Una delle preferite di Dean... un'inedita per sè e il figlio... spinto da una forza sconosciuta allungò una mano e ne sfiorò i contorni... la vista di quell'immagine gli aveva riempito il cuore di tenerezza, era come se si sentisse strabordare e si meravigliava di non averne la nausea. "
Non lo insulterò più" disse dopo un minuto di silenzio. Non aveva dovuto pensarci, gli era venuto naturale il tempo di mutismo gli era servito per capire da dove nascesse quel pensiero. "
Non insulterò più nessuno... nè te nè lui... ma non farti illusioni, però... per me rappresenti ancora nessuno" il tono con cui lo disse risultò più affranto del previsto, avrebbe voluto esser duro ed inflessibile, invece quell'affermazione era risuonata come un messaggio di scuse "
perdonami per non esserci, per non ricordarmi niente, per starmi comportando come il peggior figlio di puttana esistente, ma ti prego credi in me, credi in noi ancora una volta" parole che si era formate nella sua mente senza che lui potesse impedirlo.

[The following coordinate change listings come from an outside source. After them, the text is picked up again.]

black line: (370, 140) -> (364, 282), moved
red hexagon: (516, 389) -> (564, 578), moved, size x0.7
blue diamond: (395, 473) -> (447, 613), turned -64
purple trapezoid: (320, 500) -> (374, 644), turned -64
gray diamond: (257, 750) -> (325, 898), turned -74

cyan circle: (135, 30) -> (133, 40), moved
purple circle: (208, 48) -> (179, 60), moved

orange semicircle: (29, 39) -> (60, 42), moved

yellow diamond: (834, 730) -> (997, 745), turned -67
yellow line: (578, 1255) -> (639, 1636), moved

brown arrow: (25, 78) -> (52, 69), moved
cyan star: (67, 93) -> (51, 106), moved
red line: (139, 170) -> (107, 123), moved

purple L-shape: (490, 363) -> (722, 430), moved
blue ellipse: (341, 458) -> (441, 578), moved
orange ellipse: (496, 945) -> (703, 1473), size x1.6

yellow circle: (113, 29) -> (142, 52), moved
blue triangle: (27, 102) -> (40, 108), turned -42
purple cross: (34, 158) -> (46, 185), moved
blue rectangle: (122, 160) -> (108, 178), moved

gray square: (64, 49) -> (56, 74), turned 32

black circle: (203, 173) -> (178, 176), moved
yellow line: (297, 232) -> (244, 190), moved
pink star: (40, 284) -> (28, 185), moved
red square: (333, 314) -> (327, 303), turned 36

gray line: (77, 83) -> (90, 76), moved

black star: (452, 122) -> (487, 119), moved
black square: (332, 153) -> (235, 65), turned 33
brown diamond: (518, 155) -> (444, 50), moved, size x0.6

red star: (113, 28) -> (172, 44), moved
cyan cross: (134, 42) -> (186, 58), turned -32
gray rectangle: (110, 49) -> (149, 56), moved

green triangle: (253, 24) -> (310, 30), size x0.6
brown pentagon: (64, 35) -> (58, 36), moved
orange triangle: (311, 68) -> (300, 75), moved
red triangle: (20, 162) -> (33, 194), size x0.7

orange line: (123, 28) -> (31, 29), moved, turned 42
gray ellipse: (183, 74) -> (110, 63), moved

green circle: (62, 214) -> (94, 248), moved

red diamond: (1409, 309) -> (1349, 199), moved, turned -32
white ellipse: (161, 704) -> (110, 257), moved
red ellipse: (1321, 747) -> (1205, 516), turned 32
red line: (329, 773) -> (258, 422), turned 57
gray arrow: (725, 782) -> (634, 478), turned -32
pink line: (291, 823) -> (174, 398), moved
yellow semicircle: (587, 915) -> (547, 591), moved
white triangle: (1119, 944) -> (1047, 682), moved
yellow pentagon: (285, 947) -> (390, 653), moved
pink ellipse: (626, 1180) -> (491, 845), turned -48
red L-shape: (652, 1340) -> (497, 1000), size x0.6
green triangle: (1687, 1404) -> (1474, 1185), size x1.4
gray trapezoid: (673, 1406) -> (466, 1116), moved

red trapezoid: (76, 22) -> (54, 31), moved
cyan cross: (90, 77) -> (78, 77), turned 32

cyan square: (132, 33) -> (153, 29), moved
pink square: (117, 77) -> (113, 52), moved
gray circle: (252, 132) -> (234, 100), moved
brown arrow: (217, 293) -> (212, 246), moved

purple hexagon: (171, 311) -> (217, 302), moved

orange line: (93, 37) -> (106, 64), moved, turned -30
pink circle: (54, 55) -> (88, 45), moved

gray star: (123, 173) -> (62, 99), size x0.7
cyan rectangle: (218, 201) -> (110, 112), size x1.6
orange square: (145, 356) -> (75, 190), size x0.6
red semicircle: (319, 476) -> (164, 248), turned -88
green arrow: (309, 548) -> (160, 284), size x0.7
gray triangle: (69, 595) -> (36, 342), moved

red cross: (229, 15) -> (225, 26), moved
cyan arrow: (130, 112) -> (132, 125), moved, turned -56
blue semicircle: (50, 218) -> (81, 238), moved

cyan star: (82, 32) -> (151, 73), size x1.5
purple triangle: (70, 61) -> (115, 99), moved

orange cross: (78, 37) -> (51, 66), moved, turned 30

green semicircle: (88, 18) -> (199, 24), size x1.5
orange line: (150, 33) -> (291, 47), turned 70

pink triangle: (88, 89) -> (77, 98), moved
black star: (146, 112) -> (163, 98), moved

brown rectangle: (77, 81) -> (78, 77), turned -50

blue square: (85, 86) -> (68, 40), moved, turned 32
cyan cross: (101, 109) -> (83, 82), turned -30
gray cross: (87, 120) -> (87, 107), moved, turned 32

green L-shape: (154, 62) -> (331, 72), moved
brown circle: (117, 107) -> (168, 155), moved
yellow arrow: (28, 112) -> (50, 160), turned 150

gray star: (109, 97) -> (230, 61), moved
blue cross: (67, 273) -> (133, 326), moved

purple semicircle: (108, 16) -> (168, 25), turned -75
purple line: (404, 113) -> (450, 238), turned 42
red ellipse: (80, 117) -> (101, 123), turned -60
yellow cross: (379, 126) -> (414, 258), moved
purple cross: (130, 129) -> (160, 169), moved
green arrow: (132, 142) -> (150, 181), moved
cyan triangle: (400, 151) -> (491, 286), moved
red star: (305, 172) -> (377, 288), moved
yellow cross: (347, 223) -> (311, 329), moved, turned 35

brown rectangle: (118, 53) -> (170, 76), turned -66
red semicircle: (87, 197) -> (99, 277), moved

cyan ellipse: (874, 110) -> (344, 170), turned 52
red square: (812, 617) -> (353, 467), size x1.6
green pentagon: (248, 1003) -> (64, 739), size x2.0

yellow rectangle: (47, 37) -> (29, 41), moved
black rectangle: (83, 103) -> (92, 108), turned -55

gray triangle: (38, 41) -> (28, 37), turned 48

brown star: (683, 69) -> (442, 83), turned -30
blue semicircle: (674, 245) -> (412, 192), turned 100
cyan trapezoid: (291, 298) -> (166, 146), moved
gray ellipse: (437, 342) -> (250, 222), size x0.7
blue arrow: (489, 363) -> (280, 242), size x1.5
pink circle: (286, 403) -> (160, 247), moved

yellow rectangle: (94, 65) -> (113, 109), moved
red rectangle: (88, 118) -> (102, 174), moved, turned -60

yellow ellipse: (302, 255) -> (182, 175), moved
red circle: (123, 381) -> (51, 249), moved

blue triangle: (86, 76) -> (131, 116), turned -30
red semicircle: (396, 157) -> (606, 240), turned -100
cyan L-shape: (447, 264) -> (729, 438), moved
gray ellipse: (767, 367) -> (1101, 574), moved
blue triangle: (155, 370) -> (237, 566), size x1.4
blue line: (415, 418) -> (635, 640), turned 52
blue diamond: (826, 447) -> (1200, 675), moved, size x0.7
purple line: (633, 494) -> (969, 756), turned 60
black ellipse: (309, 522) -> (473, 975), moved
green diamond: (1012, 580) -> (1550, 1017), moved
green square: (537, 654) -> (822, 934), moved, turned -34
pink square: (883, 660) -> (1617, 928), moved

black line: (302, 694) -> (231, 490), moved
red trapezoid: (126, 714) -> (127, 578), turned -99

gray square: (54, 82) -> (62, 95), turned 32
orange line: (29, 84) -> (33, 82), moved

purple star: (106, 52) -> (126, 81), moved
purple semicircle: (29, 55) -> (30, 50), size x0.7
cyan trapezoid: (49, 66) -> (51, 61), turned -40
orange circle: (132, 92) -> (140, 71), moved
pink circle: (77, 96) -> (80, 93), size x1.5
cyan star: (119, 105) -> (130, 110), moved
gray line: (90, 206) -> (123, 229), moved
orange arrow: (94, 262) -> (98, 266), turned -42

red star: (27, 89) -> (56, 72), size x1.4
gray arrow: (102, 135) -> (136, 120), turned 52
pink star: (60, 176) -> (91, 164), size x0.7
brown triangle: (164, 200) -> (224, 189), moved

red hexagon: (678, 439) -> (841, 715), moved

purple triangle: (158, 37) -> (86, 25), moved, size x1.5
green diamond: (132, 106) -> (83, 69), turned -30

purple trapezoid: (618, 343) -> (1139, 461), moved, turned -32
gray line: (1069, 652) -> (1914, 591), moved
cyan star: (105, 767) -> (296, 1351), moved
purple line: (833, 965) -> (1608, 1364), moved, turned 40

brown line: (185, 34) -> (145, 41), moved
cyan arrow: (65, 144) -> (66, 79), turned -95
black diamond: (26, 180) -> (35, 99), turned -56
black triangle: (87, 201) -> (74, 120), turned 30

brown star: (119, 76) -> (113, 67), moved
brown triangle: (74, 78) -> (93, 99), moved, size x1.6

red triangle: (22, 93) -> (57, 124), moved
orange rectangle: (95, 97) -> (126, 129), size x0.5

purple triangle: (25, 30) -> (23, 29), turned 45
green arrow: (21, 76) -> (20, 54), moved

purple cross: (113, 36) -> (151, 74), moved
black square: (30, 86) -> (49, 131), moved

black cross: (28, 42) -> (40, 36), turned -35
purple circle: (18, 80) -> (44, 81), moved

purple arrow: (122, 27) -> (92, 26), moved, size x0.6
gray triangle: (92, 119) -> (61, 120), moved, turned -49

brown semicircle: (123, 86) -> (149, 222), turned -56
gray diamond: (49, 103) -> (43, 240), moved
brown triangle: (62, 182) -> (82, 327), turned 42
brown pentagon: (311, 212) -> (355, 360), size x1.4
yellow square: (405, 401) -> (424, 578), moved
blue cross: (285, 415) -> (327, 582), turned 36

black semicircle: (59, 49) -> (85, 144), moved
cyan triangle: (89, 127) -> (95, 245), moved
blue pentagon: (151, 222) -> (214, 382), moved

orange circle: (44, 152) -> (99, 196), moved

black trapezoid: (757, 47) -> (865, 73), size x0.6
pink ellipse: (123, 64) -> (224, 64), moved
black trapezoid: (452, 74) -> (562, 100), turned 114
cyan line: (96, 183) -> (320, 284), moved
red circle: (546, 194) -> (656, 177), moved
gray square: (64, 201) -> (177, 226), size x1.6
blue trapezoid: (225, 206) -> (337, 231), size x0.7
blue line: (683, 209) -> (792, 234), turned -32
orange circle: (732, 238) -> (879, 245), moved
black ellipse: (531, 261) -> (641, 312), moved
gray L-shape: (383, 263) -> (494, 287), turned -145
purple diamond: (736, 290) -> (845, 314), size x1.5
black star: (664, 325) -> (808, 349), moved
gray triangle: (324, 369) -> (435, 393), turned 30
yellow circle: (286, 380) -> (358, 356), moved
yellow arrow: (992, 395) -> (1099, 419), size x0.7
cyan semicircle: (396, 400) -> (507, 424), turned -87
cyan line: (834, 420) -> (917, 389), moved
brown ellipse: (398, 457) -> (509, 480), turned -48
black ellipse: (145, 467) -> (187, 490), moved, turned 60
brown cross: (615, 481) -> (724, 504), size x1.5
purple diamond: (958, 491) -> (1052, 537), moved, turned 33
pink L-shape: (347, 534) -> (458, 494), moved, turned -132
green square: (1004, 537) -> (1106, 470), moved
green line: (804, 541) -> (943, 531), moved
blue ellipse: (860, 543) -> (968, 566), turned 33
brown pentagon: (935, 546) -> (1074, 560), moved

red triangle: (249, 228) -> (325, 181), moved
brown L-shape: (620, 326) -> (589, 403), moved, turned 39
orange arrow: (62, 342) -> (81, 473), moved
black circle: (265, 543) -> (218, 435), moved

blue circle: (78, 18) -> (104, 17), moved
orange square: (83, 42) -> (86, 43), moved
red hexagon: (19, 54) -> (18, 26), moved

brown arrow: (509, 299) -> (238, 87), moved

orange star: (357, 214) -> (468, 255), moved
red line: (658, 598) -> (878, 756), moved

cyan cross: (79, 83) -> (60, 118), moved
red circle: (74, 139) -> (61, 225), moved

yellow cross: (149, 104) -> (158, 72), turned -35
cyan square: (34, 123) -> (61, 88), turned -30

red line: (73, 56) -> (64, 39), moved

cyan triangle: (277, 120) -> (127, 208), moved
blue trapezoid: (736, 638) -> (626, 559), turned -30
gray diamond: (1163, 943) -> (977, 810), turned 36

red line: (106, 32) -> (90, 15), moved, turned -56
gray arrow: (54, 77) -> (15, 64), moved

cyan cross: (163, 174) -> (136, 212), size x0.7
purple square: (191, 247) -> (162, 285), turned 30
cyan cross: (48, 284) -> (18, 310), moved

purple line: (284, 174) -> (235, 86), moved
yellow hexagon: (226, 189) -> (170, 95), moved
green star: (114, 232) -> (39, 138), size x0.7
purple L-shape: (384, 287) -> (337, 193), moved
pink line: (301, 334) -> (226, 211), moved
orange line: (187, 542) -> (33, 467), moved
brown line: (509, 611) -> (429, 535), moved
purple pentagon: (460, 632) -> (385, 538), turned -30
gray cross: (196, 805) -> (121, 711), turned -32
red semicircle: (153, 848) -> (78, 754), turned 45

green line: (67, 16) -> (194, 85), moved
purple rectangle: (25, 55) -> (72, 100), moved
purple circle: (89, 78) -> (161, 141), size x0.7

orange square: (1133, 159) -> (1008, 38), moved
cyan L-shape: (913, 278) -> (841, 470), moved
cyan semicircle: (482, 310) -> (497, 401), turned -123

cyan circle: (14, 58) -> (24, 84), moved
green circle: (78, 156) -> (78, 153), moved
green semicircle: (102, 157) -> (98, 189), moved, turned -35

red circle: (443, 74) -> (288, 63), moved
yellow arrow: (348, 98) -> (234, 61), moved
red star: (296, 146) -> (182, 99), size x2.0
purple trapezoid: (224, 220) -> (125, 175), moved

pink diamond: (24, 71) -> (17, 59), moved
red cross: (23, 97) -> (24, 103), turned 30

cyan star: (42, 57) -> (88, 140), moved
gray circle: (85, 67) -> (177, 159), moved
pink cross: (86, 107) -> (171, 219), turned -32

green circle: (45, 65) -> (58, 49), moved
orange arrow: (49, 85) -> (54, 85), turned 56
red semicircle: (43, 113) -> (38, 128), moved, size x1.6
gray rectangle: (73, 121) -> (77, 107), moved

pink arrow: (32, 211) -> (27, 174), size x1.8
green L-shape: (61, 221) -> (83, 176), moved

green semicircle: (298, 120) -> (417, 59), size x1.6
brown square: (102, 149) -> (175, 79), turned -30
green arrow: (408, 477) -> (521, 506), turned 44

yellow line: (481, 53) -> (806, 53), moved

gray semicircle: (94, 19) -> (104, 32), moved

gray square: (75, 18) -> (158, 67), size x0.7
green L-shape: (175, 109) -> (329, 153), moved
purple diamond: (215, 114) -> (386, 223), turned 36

Si era limitato a tenerle bloccate lì, sostituendole con altre che però avevano mantenuto la loro tonalità implorante e amara.
Patetico, dopotutto. Dean l'aveva fissato per qualche minuto, come se potesse esser capace di leggergli dentro e a fatica Samael aveva retto il suo sguardo... Poco dopo il cacciatore indicò un'altra foto: era lui che dormiva coi bambini, li stringeva entrambi accanto a sè e il suo volto era sereno... non si era mai visto così...
CITAZIONE
"Avevano sei anni e tu continuavi a prenderli sul letto ogni qual volta che facevano un pò di capricci, hai smesso di portarli a letto con noi verso i dieci. Sei un padre apprensivo e chioccia, uno starnuto e secondo te dovevamo infilarci in macchina e portarli al pronto soccorso, anche adesso a dire la verità... no... ho sbagliato. Fino a ieri, oggi sei di nuovo il principe dell'inferno, non mio marito. Fino a quando ti ricordi? La stanza della bambina o quello dell'albergo?"
Aveva ragione. Lui era il principe dell'inferno e quel giorno lo era più di quanto mai si fosse sentito in quel ruolo. Sospirò cercando di riportare l'ultima sua memoria alla mente. "
Ricordo una camera d'albergo... tu sotto di me che mi implori di prenderti con maggiore forza... ricordo parole pesanti, sfottò continui ed un piacere dilagante... una delle scopate migliori della mia vita! Però il tuo volto è sfocato, non definito... è come se fosse un ricordo vecchio di secoli... oppure... è come se tu non sia importante in tutto ciò...." confessò mentre il proprio sguardo si faceva vuoto. Il senso di colpa per quelle parole lo stava infettando come un veleno...
ma perchè? Cos'era che non ricordava? Cos'aveva rimosso della sua vita? Quella vera che tutti sembravano conoscere e di cui lui non rimembrava neppure un frammento... eppure sembrava così felice in quelle foto... cos'era andato perduto....? "
Dean... cos'è successo? Perchè sei come un estraneo per me?" domandò senza avere però la forza di rialzare lo sguardo su di lui ed affrontarlo come il principe dell'inferno che era sempre stato avrebbe fatto senza remore.